University of Michigan study: GenXers are lifelong learners
A lot of people in their 30s and 40s are still on the education train.
A University of Michigan study finds that 48 percent of an estimated 80 million GenXers are enrolled in continuing education courses or training necessary for certifications.
More than one in every 10 are enrolled in classes to continue formal educations
Generation X is usually defined as including people born between 1965 and 1976.
The findings show that 1.8 million GenXers are studying to earn associate degrees, 1.7 million are seeking bachelor's degrees and nearly 2 million are taking courses to earn advanced degrees.
In fall 2012, 1,166 students at U-M were 35 or older, and just 90 of those students were pursuing undergraduate degrees. U-M's total student body is 43,426.
According to Miller, just more than 40 percent of GenXers have earned a bachelor's degree, with those living in cities or suburbs more likely to have a degree than those living in small towns or rural areas.

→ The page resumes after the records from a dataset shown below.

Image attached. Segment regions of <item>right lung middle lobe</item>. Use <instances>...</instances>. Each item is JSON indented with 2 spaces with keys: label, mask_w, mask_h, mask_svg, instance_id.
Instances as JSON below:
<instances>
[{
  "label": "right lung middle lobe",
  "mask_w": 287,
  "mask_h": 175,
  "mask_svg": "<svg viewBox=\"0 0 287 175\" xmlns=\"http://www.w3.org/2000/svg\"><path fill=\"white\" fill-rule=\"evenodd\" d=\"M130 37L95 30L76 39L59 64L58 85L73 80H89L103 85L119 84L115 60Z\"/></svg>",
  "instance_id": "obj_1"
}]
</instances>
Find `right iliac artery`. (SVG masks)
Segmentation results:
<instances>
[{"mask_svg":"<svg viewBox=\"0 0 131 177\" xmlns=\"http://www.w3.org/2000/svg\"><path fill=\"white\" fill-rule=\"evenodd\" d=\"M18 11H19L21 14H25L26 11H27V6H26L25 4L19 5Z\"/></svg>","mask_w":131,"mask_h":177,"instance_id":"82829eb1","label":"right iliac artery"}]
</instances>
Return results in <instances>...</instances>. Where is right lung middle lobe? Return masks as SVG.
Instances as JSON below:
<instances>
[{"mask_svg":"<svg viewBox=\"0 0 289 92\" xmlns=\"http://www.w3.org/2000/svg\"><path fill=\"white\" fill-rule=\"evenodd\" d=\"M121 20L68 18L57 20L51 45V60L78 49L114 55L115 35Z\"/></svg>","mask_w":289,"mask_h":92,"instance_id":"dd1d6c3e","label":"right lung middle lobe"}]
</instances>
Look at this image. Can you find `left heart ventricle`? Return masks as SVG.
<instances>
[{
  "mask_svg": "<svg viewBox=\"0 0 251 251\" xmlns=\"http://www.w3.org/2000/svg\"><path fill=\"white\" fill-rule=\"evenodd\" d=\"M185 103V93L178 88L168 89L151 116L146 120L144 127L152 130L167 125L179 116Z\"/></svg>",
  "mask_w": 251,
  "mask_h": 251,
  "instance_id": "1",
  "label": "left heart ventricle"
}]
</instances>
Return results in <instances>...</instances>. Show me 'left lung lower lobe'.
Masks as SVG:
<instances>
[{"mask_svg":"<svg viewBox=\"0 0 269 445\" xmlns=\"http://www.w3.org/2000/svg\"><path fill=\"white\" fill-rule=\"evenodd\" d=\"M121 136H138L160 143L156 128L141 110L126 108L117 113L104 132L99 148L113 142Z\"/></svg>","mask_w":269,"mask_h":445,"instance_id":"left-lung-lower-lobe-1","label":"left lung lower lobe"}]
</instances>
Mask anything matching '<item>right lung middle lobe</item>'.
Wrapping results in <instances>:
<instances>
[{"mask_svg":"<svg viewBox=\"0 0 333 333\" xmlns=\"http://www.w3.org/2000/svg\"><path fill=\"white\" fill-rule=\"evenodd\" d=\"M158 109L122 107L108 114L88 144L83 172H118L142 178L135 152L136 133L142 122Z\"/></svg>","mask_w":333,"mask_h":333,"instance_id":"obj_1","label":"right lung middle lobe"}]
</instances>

The study also found that GenXers have earned graduate and professional degrees at a higher rate than any previous generation. By 2011, two decades after finishing high school, 22 percent of those surveyed had completed at least one advanced degree.
"This is an impressive level of engagement in lifelong learning," U-M researcher Jon D. Miller said in a release. "It reflects the changing realities of a global economy, driven by science and technology."